Hassle Central, reporting in…

It’s been awhile since I posted here, more out of laziness and general harassment than intent. “Upgrading” both my Macs to OS X El Capitan was a big mistake. It’s a buggy program and has almost disabled the little MacBook Pro — the machine I use most of the time because sitting at a desk makes the aged back hurt. A lot.

So bad is it that I’m seriously considering buying a PC to replace the laptop. Big step backward for me: I really, really don’t want to relearn Windows (ugh!), nor do I want to have to “upgrade” to Office 365 so as to work on a Windows machine.

Actually, though, getting a lightweight Windows laptop to use only for Word and Excel tasks would probably make sense. You can still buy a standalone copy of Office 2016, and it will run fairly trouble-free on Windows.

Not so much on a Mac. The reason I did not update to the latest operating system, Sierra (don’t those cutesy names aggravate you?), is that my version of Word will not run at all on Sierra. Neither will Office 2016, at least not without endless bugs.

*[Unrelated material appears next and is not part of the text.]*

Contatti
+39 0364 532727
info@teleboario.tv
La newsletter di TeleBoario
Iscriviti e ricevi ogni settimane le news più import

And the reason I do not want to sign up for Office 365? How can I count the reasons?

Foremost are these three:

1. It’s a rip-off. Renting the damn program with a monthly payment will quickly cause the cost to add up — and up, and up, and up — to way more than the cost of a program resident in your own computer. I resent that more than I can say.

2. Much of the work I do is proprietary. I do not want to be working on my clients’ projects in the flickin’ CLOUD! Indeed, sometimes I have to sign an agreement that I will not allow anyone else to see the client’s research or to put it at risk of being seen by anyone else. Sticking some scientist’s paper on a Microsoft server could put me at risk of liability. Even if I wanted to do that. Which I don’t.

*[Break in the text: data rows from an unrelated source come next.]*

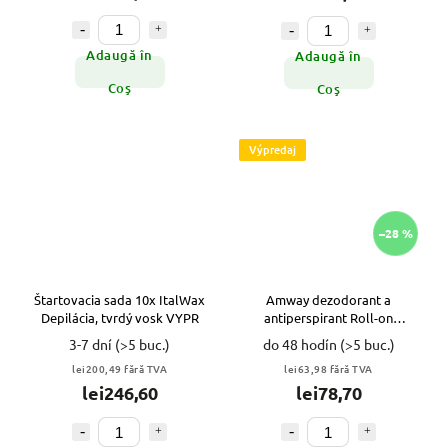
Adaugă în
Adaugă în
Coş
Coş
Výpredaj
–28 %
Štartovacia sada 10x ItalWax
Amway dezodorant a
Depilácia, tvrdý vosk VYPR
antiperspirant Roll-on
G&H100ml VYPR
3-7 dní
(>5 buc.)
do 48 hodín
(>5 buc.)
lei200,49 fără TVA
lei63,98 fără TVA
lei246,60
lei78,70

3. Functionality of documents created or edited in non-365 versions may be limited. So it’s questionable whether I’d even be able to work on a document using more than one of my computers, even if one were a Windows machine.

Truly, this is a mess. I don’t know which way to jump and am truly furious that Apple has turned my computers from “it just works” to “it just doesn’t work.”

Meanwhile, in saner realms:

Delivered a presentation yesterday:Structure of Feature Articles.”

People in the audience wanted to buy the new book, The Complete Writer. It’s still in page proofs — I need to cut the back cover copy some and adjust the design accordingly, and need to check the second proofs AGAIN. But by the next meeting, I hope to have a carton of hard-copy paperbacks to tote out to the group.

Incoming paid work has…come in. Read about 17,000 words of academicese compiled by a pair of ESL co-authors.

These people hold me in awe. They’re required to publish in English-language journals. And they do it — with panache.

Can you imagine an American academic writing a dissertation or a scholarly paper in Chinese? Fat chance! It’s all we can manage just to stumble through a PhD program in English…and many US universities have quit requiring a second and third language for the PhD.

I could probably write a journal article in French and have it come out about on a par with what the Chinese authors produce in English. But folks…as an undergraduate I majored in French! Not in math, not in economics, not in communications, not in political science…. Criminey!

And as for the novel: ça va, lentement.

Weirdly, drafting scenes in ink with a real pen is one of the things that’s making me resent the computer hassles as passionately as I have come to do.

A pen and a piece of paper do not go offline. They do not crash and shut down everything you’re working on

Well, OK: the pen can run out of ink. But when it does, you do not lose any of the words you’ve just written. The two other documents you’re working on do not disappear into the ether. The spreadsheet you’ve been wrestling with does not lose an hours’ or a day’s worth of data.

You can carry a pen and a notebook around, and it will work anywhere you choose. You do not have to sign a pen and paper into a coffee house’s network, thereby rendering it and all your private information open to hackers.

Nobody is interested in stealing a pen and a notebook, so you do not have to lock up your draft behind a deadbolt or hide it under a pile of blankets when you put it in the back of the car.

You do not have to plug a pen and a notebook into anything. Their battery never runs out of juice.

They do not waste hour after hour of your time in techno-hassles.

And they never, ever, EVER need a new goddamn operating system!